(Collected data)
-*-

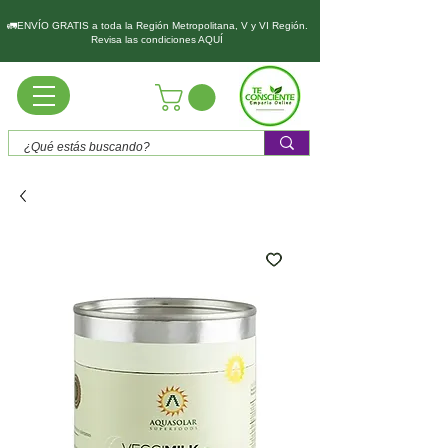
🚛ENVÍO GRATIS a toda la Región Metropolitana, V y VI Región.
Revisa las condiciones AQUÍ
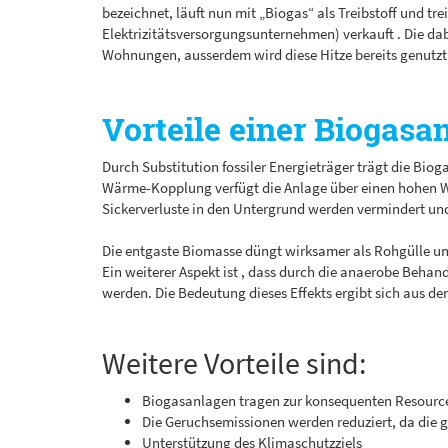
bezeichnet, läuft nun mit „Biogas“ als Treibstoff und tre
Elektrizitätsversorgungsunternehmen) verkauft . Die d
Wohnungen, ausserdem wird diese Hitze bereits genutzt
Vorteile einer Biogasan
Durch Substitution fossiler Energieträger trägt die Bio
Wärme-Kopplung verfügt die Anlage über einen hohen Wi
Sickerverluste in den Untergrund werden vermindert und
Die entgaste Biomasse düngt wirksamer als Rohgülle un
Ein weiterer Aspekt ist , dass durch die anaerobe Behan
werden. Die Bedeutung dieses Effekts ergibt sich aus d
Weitere Vorteile sind:
Biogasanlagen tragen zur konsequenten Resourc
Die Geruchsemissionen werden reduziert, da die 
Unterstützung des Klimaschutzziels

-*-

**Directive**
Please switch every "Vorteile" in the entries above to "Pluspunkte" and keep all other text the same. Return only the text lines and leave out the pictures.

**Reply to the exercise**
🚛ENVÍO GRATIS a toda la Región Metropolitana, V y VI Región.
Revisa las condiciones AQUÍ
bezeichnet, läuft nun mit „Biogas“ als Treibstoff und tre
Elektrizitätsversorgungsunternehmen) verkauft . Die d
Wohnungen, ausserdem wird diese Hitze bereits genutzt
Pluspunkte einer Biogasan
Durch Substitution fossiler Energieträger trägt die Bio
Wärme-Kopplung verfügt die Anlage über einen hohen Wi
Sickerverluste in den Untergrund werden vermindert und
Die entgaste Biomasse düngt wirksamer als Rohgülle un
Ein weiterer Aspekt ist , dass durch die anaerobe Behan
werden. Die Bedeutung dieses Effekts ergibt sich aus d
Weitere Pluspunkte sind:
Biogasanlagen tragen zur konsequenten Resourc
Die Geruchsemissionen werden reduziert, da die 
Unterstützung des Klimaschutzziels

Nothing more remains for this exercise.